[Your goal]
Every line from the start of the entries up to and including the one bearing "Nothing to see" must be printed verbatim, without the pictures.

[Information supplied]
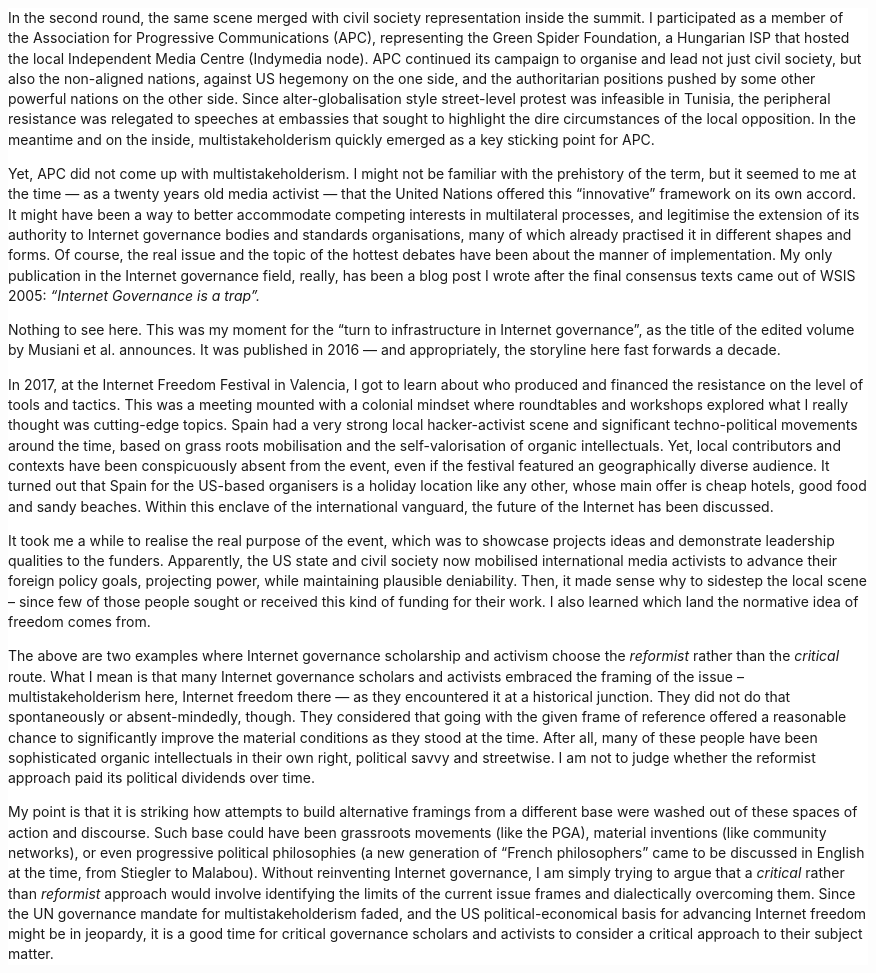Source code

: In the second round, the same scene merged with civil society representation inside the summit.  I participated as a member of the Association for Progressive Communications (APC), representing the Green Spider Foundation, a Hungarian ISP that hosted the local Independent Media Centre (Indymedia node).  APC continued its campaign to organise and lead not just civil society, but also the non-aligned nations, against US hegemony on the one side, and the authoritarian positions pushed by some other powerful nations on the other side.  Since alter-globalisation style street-level protest was infeasible in Tunisia, the peripheral resistance was relegated to speeches at embassies that sought to highlight the dire circumstances of the local opposition.  In the meantime and on the inside, multistakeholderism quickly emerged as a key sticking point for APC.

Yet, APC did not come up with multistakeholderism.  I might not be familiar with the prehistory of the term, but it seemed to me at the time — as a twenty years old media activist — that the United Nations offered this “innovative” framework on its own accord.  It might have been a way to better accommodate competing interests in multilateral processes, and legitimise the extension of its authority to Internet governance bodies and standards organisations, many of which already practised it in different shapes and forms.  Of course, the real issue and the topic of the hottest debates have been about the manner of implementation.  My only publication in the Internet governance field, really, has been a blog post I wrote after the final consensus texts came out of WSIS 2005: *“Internet Governance is a trap”.*

Nothing to see here.  This was my moment for the “turn to infrastructure in Internet governance”, as the title of the edited volume by Musiani et al. announces.  It was published in 2016 — and appropriately, the storyline here fast forwards a decade.

In 2017, at the Internet Freedom Festival in Valencia, I got to learn about who produced and financed the resistance on the level of tools and tactics.  This was a meeting mounted with a colonial mindset where roundtables and workshops explored what I really thought was cutting-edge topics.  Spain had a very strong local hacker-activist scene and significant techno-political movements around the time, based on grass roots mobilisation and the self-valorisation of organic intellectuals.  Yet, local contributors and contexts have been conspicuously absent from the event, even if the festival featured an geographically diverse audience.  It turned out that Spain for the US-based organisers is a holiday location like any other, whose main offer is cheap hotels, good food and sandy beaches.  Within this enclave of the international vanguard, the future of the Internet has been discussed.

It took me a while to realise the real purpose of the event, which was to showcase projects ideas and demonstrate leadership qualities to the funders.  Apparently, the US state and civil society now mobilised international media activists to advance their foreign policy goals, projecting power, while maintaining plausible deniability.  Then, it made sense why to sidestep the local scene – since few of those people sought or received this kind of funding for their work.  I also learned which land the normative idea of freedom comes from.

The above are two examples where Internet governance scholarship and activism choose the *reformist* rather than the *critical* route.  What I mean is that many Internet governance scholars and activists embraced the framing of the issue – multistakeholderism here, Internet freedom there — as they encountered it at a historical junction.  They did not do that spontaneously or absent-mindedly, though.   They considered that going with the given frame of reference offered a reasonable chance to significantly improve the material conditions as they stood at the time.  After all, many of these people have been sophisticated organic intellectuals in their own right, political savvy and streetwise.  I am not to judge whether the reformist approach paid its political dividends over time.

My point is that it is striking how attempts to build alternative framings from a different base were washed out of these spaces of action and discourse.   Such base could have been  grassroots movements (like the PGA), material inventions (like community networks), or even progressive political philosophies (a new generation of “French philosophers” came to be discussed in English at the time, from Stiegler to Malabou).  Without reinventing Internet governance, I am simply trying to argue that a *critical* rather than *reformist* approach would involve identifying the limits of the current issue frames and dialectically overcoming them.  Since the UN governance mandate for multistakeholderism faded, and the US political-economical basis for advancing Internet freedom might be in jeopardy, it is a good time for critical governance scholars and activists to consider a critical approach to their subject matter.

[Solution to the exercise]
Source code

: In the second round, the same scene merged with civil society representation inside the summit.  I participated as a member of the Association for Progressive Communications (APC), representing the Green Spider Foundation, a Hungarian ISP that hosted the local Independent Media Centre (Indymedia node).  APC continued its campaign to organise and lead not just civil society, but also the non-aligned nations, against US hegemony on the one side, and the authoritarian positions pushed by some other powerful nations on the other side.  Since alter-globalisation style street-level protest was infeasible in Tunisia, the peripheral resistance was relegated to speeches at embassies that sought to highlight the dire circumstances of the local opposition.  In the meantime and on the inside, multistakeholderism quickly emerged as a key sticking point for APC.

Yet, APC did not come up with multistakeholderism.  I might not be familiar with the prehistory of the term, but it seemed to me at the time — as a twenty years old media activist — that the United Nations offered this “innovative” framework on its own accord.  It might have been a way to better accommodate competing interests in multilateral processes, and legitimise the extension of its authority to Internet governance bodies and standards organisations, many of which already practised it in different shapes and forms.  Of course, the real issue and the topic of the hottest debates have been about the manner of implementation.  My only publication in the Internet governance field, really, has been a blog post I wrote after the final consensus texts came out of WSIS 2005: *“Internet Governance is a trap”.*

Nothing to see here.  This was my moment for the “turn to infrastructure in Internet governance”, as the title of the edited volume by Musiani et al. announces.  It was published in 2016 — and appropriately, the storyline here fast forwards a decade.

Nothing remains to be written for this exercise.